Brief
Once the pictures have been excluded, set down each remaining entry word for word.

Stored data entries
Segment Open

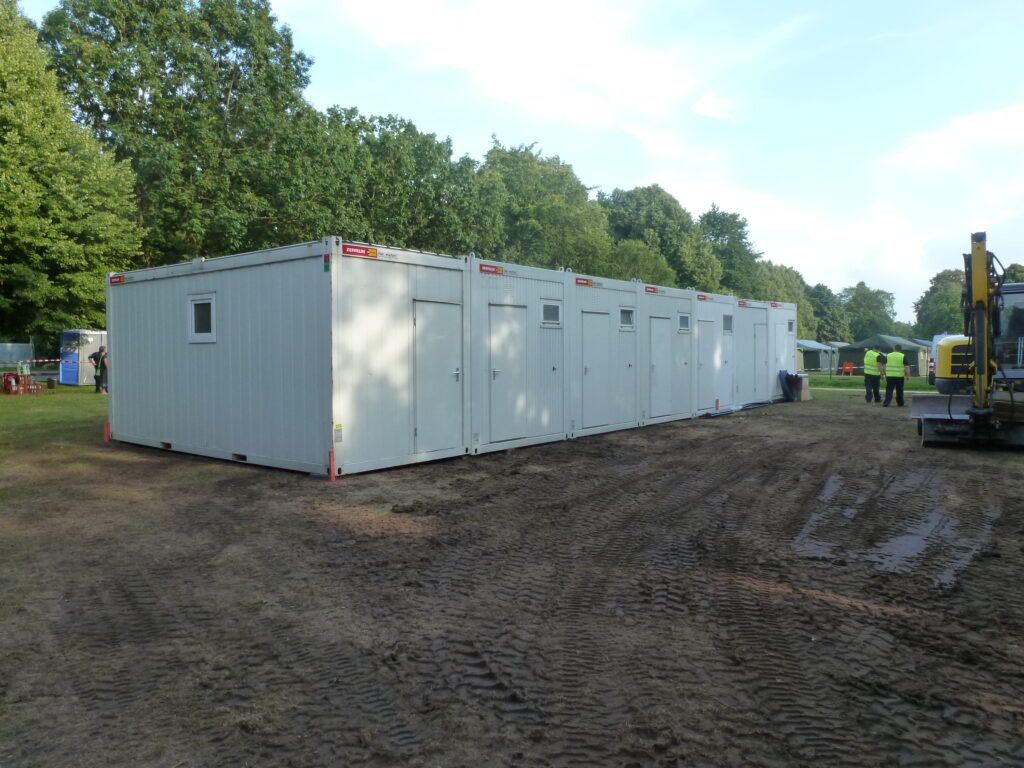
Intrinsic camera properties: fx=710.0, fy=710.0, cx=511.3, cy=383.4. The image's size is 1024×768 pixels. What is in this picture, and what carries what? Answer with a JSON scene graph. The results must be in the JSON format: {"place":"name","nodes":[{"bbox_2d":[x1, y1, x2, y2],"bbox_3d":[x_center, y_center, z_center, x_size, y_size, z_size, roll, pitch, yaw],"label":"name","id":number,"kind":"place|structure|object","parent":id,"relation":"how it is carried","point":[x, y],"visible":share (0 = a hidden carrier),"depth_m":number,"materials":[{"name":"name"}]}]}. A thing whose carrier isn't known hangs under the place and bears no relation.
{"place":"outdoors","nodes":[
{"label":"outdoors","id":0,"kind":"place"},
{"bbox_2d":[0,385,108,456],"label":"lawn","id":1,"kind":"structure","parent":0,"point":[81,390],"materials":[{"name":"green plant"}]},
{"bbox_2d":[2,370,42,394],"bbox_3d":[-15.147,-0.069,21.896,1.127,0.866,0.987,2,3,40],"label":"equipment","id":2,"kind":"object","parent":1,"relation":"on","point":[7,377],"visible":0.96,"depth_m":21.74,"materials":[{"name":"red"}]},
{"bbox_2d":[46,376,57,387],"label":"bucket","id":3,"kind":"object","parent":1,"relation":"on","point":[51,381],"visible":0.99,"depth_m":24.02,"materials":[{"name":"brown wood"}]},
{"bbox_2d":[58,329,107,386],"bbox_3d":[-16.160,-1.020,27.784,1.860,2.075,2.336,1,3,29],"label":"portable toilet","id":4,"kind":"object","parent":1,"relation":"on","point":[71,379],"visible":0.66,"depth_m":26.77,"materials":[{"name":"plastic"}]},
{"bbox_2d":[89,346,107,393],"bbox_3d":[-12.845,-0.399,22.159,0.587,1.502,0.550,1,2,20],"label":"person","id":5,"kind":"object","parent":1,"relation":"on","point":[100,356],"visible":0.89,"depth_m":22.02},
{"bbox_2d":[106,238,786,477],"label":"container building","id":6,"kind":"structure","parent":0,"point":[168,439],"visible":0.9,"materials":[{"name":"grey metal"}]},
{"bbox_2d":[109,273,124,284],"bbox_3d":[-6.002,-1.580,10.791,0.570,0.129,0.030,2,3,40],"label":"sign","id":7,"kind":"object","parent":6,"relation":"attached to","point":[119,280],"visible":0.95,"depth_m":10.79,"materials":[{"name":"red"}]},
{"bbox_2d":[188,294,215,342],"bbox_3d":[-4.316,-0.908,9.917,0.677,0.708,0.115,2,3,40],"label":"window","id":8,"kind":"structure","parent":6,"relation":"in","point":[213,302],"depth_m":9.93,"materials":[{"name":"white"}]},
{"bbox_2d":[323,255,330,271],"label":"sticker","id":9,"kind":"object","parent":6,"relation":"attached to","point":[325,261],"visible":0.97,"depth_m":8.14,"materials":[{"name":"green"}]},
{"bbox_2d":[333,423,342,442],"bbox_3d":[-1.966,0.573,8.029,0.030,0.221,0.111,2,3,40],"label":"label","id":10,"kind":"object","parent":6,"relation":"attached to","point":[338,439],"visible":0.98,"depth_m":8.02,"materials":[{"name":"yellow"}]},
{"bbox_2d":[341,243,378,258],"bbox_3d":[-1.787,-1.561,8.352,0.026,0.122,0.616,2,3,40],"label":"sign","id":11,"kind":"object","parent":6,"relation":"attached to","point":[372,252],"visible":0.97,"depth_m":8.35,"materials":[{"name":"red"}]},
{"bbox_2d":[412,299,462,454],"bbox_3d":[-0.943,-0.024,9.711,0.116,2.008,0.919,2,3,40],"label":"door","id":12,"kind":"structure","parent":6,"relation":"in","point":[433,304],"depth_m":9.61,"materials":[{"name":"grey metal"}]},
{"bbox_2d":[478,263,504,274],"bbox_3d":[-0.285,-1.634,10.175,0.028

Segment Closed

Solution for this problem
Intrinsic camera properties: fx=710.0, fy=710.0, cx=511.3, cy=383.4. The image's size is 1024×768 pixels. What is in this picture, and what carries what? Answer with a JSON scene graph. The results must be in the JSON format: {"place":"name","nodes":[{"bbox_2d":[x1, y1, x2, y2],"bbox_3d":[x_center, y_center, z_center, x_size, y_size, z_size, roll, pitch, yaw],"label":"name","id":number,"kind":"place|structure|object","parent":id,"relation":"how it is carried","point":[x, y],"visible":share (0 = a hidden carrier),"depth_m":number,"materials":[{"name":"name"}]}]}. A thing whose carrier isn't known hangs under the place and bears no relation.
{"place":"outdoors","nodes":[
{"label":"outdoors","id":0,"kind":"place"},
{"bbox_2d":[0,385,108,456],"label":"lawn","id":1,"kind":"structure","parent":0,"point":[81,390],"materials":[{"name":"green plant"}]},
{"bbox_2d":[2,370,42,394],"bbox_3d":[-15.147,-0.069,21.896,1.127,0.866,0.987,2,3,40],"label":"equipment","id":2,"kind":"object","parent":1,"relation":"on","point":[7,377],"visible":0.96,"depth_m":21.74,"materials":[{"name":"red"}]},
{"bbox_2d":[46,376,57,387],"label":"bucket","id":3,"kind":"object","parent":1,"relation":"on","point":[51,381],"visible":0.99,"depth_m":24.02,"materials":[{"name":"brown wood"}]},
{"bbox_2d":[58,329,107,386],"bbox_3d":[-16.160,-1.020,27.784,1.860,2.075,2.336,1,3,29],"label":"portable toilet","id":4,"kind":"object","parent":1,"relation":"on","point":[71,379],"visible":0.66,"depth_m":26.77,"materials":[{"name":"plastic"}]},
{"bbox_2d":[89,346,107,393],"bbox_3d":[-12.845,-0.399,22.159,0.587,1.502,0.550,1,2,20],"label":"person","id":5,"kind":"object","parent":1,"relation":"on","point":[100,356],"visible":0.89,"depth_m":22.02},
{"bbox_2d":[106,238,786,477],"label":"container building","id":6,"kind":"structure","parent":0,"point":[168,439],"visible":0.9,"materials":[{"name":"grey metal"}]},
{"bbox_2d":[109,273,124,284],"bbox_3d":[-6.002,-1.580,10.791,0.570,0.129,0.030,2,3,40],"label":"sign","id":7,"kind":"object","parent":6,"relation":"attached to","point":[119,280],"visible":0.95,"depth_m":10.79,"materials":[{"name":"red"}]},
{"bbox_2d":[188,294,215,342],"bbox_3d":[-4.316,-0.908,9.917,0.677,0.708,0.115,2,3,40],"label":"window","id":8,"kind":"structure","parent":6,"relation":"in","point":[213,302],"depth_m":9.93,"materials":[{"name":"white"}]},
{"bbox_2d":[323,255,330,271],"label":"sticker","id":9,"kind":"object","parent":6,"relation":"attached to","point":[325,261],"visible":0.97,"depth_m":8.14,"materials":[{"name":"green"}]},
{"bbox_2d":[333,423,342,442],"bbox_3d":[-1.966,0.573,8.029,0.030,0.221,0.111,2,3,40],"label":"label","id":10,"kind":"object","parent":6,"relation":"attached to","point":[338,439],"visible":0.98,"depth_m":8.02,"materials":[{"name":"yellow"}]},
{"bbox_2d":[341,243,378,258],"bbox_3d":[-1.787,-1.561,8.352,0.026,0.122,0.616,2,3,40],"label":"sign","id":11,"kind":"object","parent":6,"relation":"attached to","point":[372,252],"visible":0.97,"depth_m":8.35,"materials":[{"name":"red"}]},
{"bbox_2d":[412,299,462,454],"bbox_3d":[-0.943,-0.024,9.711,0.116,2.008,0.919,2,3,40],"label":"door","id":12,"kind":"structure","parent":6,"relation":"in","point":[433,304],"depth_m":9.61,"materials":[{"name":"grey metal"}]},
{"bbox_2d":[478,263,504,274],"bbox_3d":[-0.285,-1.634,10.175,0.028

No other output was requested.